# Bottecchia



## turbodogs02 (Oct 24, 2011)

Anyone? 

Been reading the "Italian Racing Bicycles" book (awesome BTW), and just doing some research on some of the "lesser know" bikes and products that are highlighted in the book....of course by "lesser known" I mean stuff that isn't readily available here in the US at the LBS. 


Other than my limited interweb searching and reading the history in the book, does anyone have any first hand knowledge of the bikes? They look gorgeous, the Emme2 and SP9 specifically, but they are all good looking bikes.
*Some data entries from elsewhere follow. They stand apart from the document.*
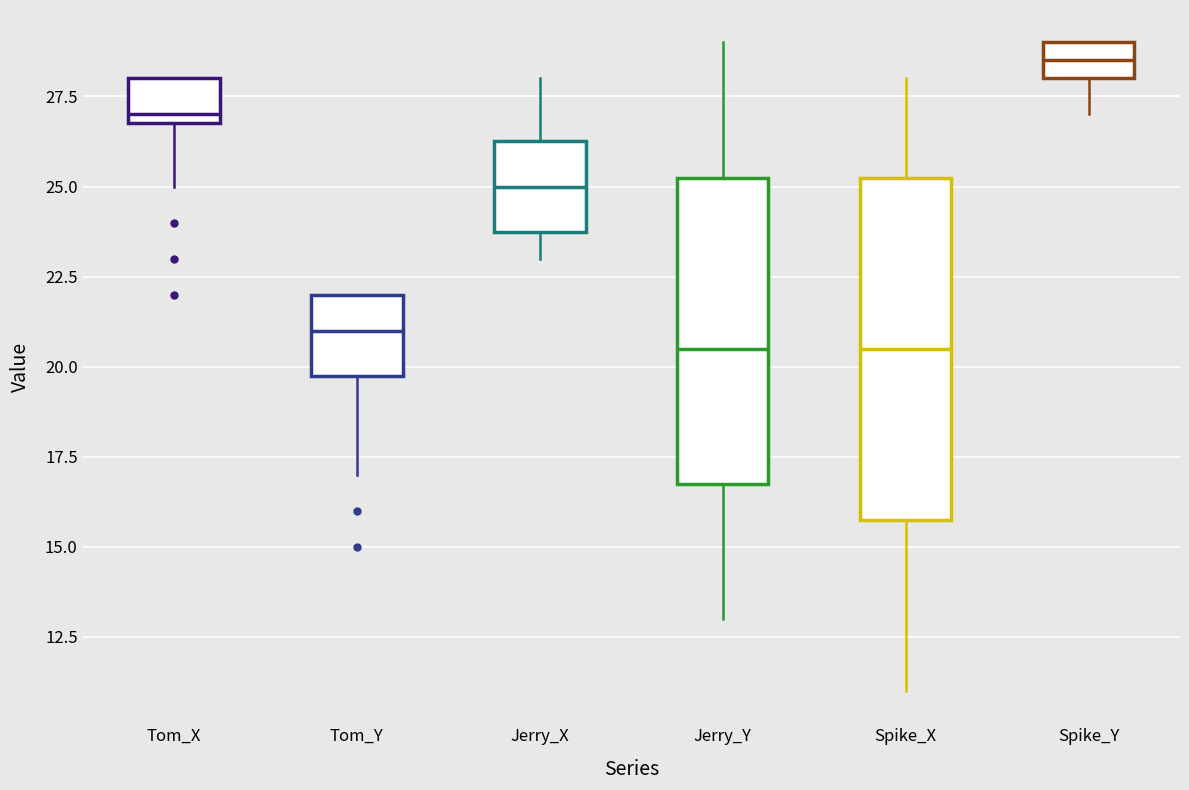

Which box has the highest median line?

Spike_Y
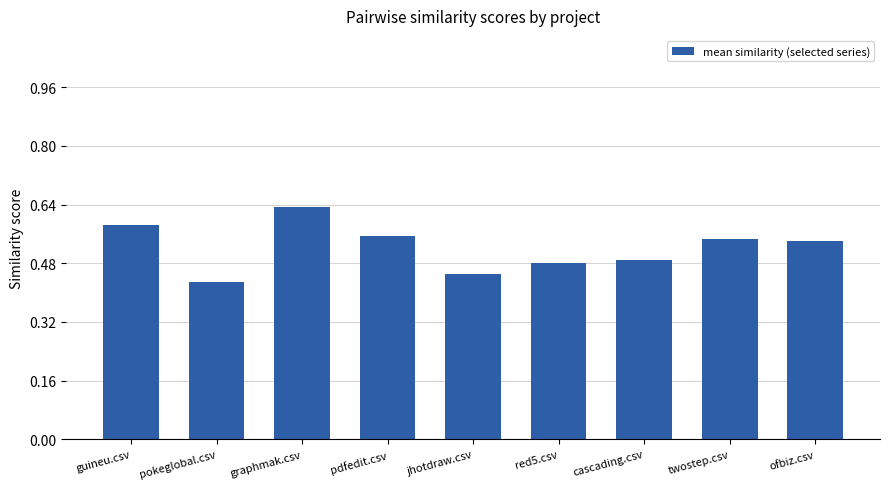

What is the difference between the values at red5.csv and guineu.csv?

0.1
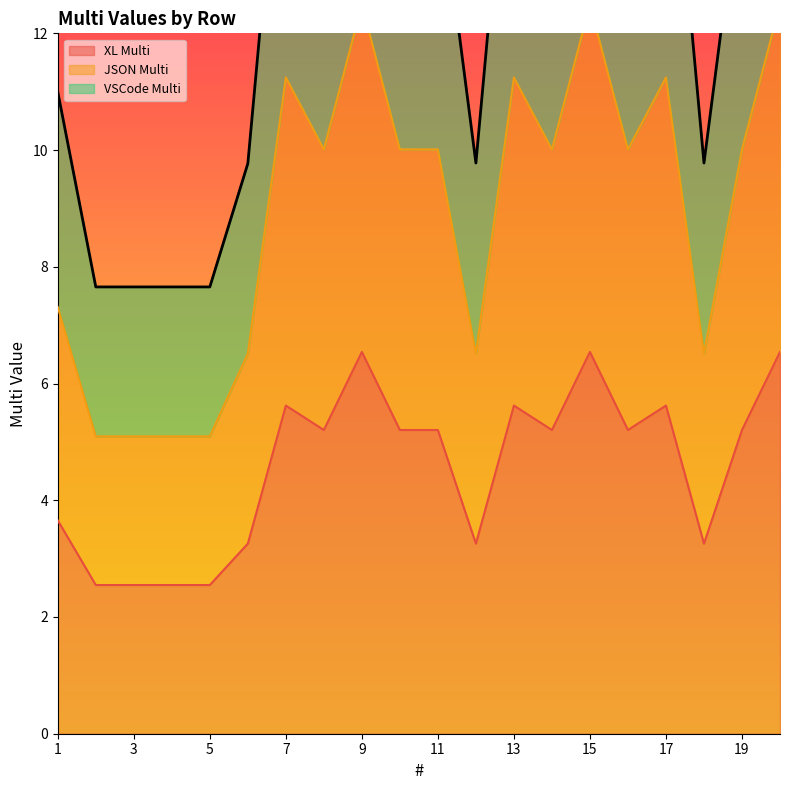

Does the chart display data point markers on the line(s)?

No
Race - Prodotti - Bottecchia Reparto Corse


*edit: I did a search and it seemed that most of the Bottechia references were being made to frames available on FleaBay etc...I haven't been able to dig up anything on what would appear to be their upper end/racing bikes, like the Emme2. Just a curiosity...

Thanks..:thumbsup:


----------



## merckxman (Jan 23, 2002)

No first hand knowledge but the Acqua & Sapone team rode the SP9 in 2010:
ITALIAN CYCLING JOURNAL: Bottecchia for Acqua & Sapone


----------



## Doolab (Feb 13, 2008)

These authentic Italian bikes look 1000 times better than the bland Bottecchia USA bikes peddled on eBay.


----------